GIVEN RECORDS below:

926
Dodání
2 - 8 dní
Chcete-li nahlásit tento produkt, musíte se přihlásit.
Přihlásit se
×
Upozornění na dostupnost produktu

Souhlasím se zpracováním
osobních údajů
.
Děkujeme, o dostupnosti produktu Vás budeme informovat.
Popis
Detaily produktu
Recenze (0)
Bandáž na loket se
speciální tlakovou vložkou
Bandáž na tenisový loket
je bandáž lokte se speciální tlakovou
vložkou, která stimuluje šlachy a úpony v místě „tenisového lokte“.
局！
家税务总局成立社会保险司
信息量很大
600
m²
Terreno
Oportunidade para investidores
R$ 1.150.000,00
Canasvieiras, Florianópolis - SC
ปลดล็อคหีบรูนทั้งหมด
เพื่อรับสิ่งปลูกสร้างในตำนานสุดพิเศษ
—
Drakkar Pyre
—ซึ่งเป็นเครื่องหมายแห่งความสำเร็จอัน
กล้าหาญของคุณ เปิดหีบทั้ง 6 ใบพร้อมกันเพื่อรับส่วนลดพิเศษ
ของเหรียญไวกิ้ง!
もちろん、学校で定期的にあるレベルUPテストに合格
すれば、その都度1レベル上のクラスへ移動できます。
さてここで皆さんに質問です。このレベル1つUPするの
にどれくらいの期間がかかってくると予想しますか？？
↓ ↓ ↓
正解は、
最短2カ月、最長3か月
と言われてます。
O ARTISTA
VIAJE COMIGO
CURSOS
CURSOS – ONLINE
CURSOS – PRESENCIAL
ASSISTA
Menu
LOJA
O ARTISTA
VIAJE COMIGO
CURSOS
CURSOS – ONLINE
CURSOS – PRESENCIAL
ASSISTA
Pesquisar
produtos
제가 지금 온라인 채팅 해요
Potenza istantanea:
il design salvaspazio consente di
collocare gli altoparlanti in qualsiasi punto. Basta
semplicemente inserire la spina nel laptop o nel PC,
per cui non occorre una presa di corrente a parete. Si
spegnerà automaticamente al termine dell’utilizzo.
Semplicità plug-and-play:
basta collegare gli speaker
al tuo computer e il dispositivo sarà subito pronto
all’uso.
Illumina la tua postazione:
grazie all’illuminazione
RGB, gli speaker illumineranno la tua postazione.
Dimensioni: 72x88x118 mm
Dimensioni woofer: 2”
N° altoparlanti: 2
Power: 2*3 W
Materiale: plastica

End of GIVEN RECORDS.

» **WHAT YOU WILL DO**: Nothing above should be left out. Print all the records exactly.

» **ANSWER BOX**:
926
Dodání
2 - 8 dní
Chcete-li nahlásit tento produkt, musíte se přihlásit.
Přihlásit se
×
Upozornění na dostupnost produktu

Souhlasím se zpracováním
osobních údajů
.
Děkujeme, o dostupnosti produktu Vás budeme informovat.
Popis
Detaily produktu
Recenze (0)
Bandáž na loket se
speciální tlakovou vložkou
Bandáž na tenisový loket
je bandáž lokte se speciální tlakovou
vložkou, která stimuluje šlachy a úpony v místě „tenisového lokte“.
局！
家税务总局成立社会保险司
信息量很大
600
m²
Terreno
Oportunidade para investidores
R$ 1.150.000,00
Canasvieiras, Florianópolis - SC
ปลดล็อคหีบรูนทั้งหมด
เพื่อรับสิ่งปลูกสร้างในตำนานสุดพิเศษ
—
Drakkar Pyre
—ซึ่งเป็นเครื่องหมายแห่งความสำเร็จอัน
กล้าหาญของคุณ เปิดหีบทั้ง 6 ใบพร้อมกันเพื่อรับส่วนลดพิเศษ
ของเหรียญไวกิ้ง!
もちろん、学校で定期的にあるレベルUPテストに合格
すれば、その都度1レベル上のクラスへ移動できます。
さてここで皆さんに質問です。このレベル1つUPするの
にどれくらいの期間がかかってくると予想しますか？？
↓ ↓ ↓
正解は、
最短2カ月、最長3か月
と言われてます。
O ARTISTA
VIAJE COMIGO
CURSOS
CURSOS – ONLINE
CURSOS – PRESENCIAL
ASSISTA
Menu
LOJA
O ARTISTA
VIAJE COMIGO
CURSOS
CURSOS – ONLINE
CURSOS – PRESENCIAL
ASSISTA
Pesquisar
produtos
제가 지금 온라인 채팅 해요
Potenza istantanea:
il design salvaspazio consente di
collocare gli altoparlanti in qualsiasi punto. Basta
semplicemente inserire la spina nel laptop o nel PC,
per cui non occorre una presa di corrente a parete. Si
spegnerà automaticamente al termine dell’utilizzo.
Semplicità plug-and-play:
basta collegare gli speaker
al tuo computer e il dispositivo sarà subito pronto
all’uso.
Illumina la tua postazione:
grazie all’illuminazione
RGB, gli speaker illumineranno la tua postazione.
Dimensioni: 72x88x118 mm
Dimensioni woofer: 2”
N° altoparlanti: 2
Power: 2*3 W
Materiale: plastica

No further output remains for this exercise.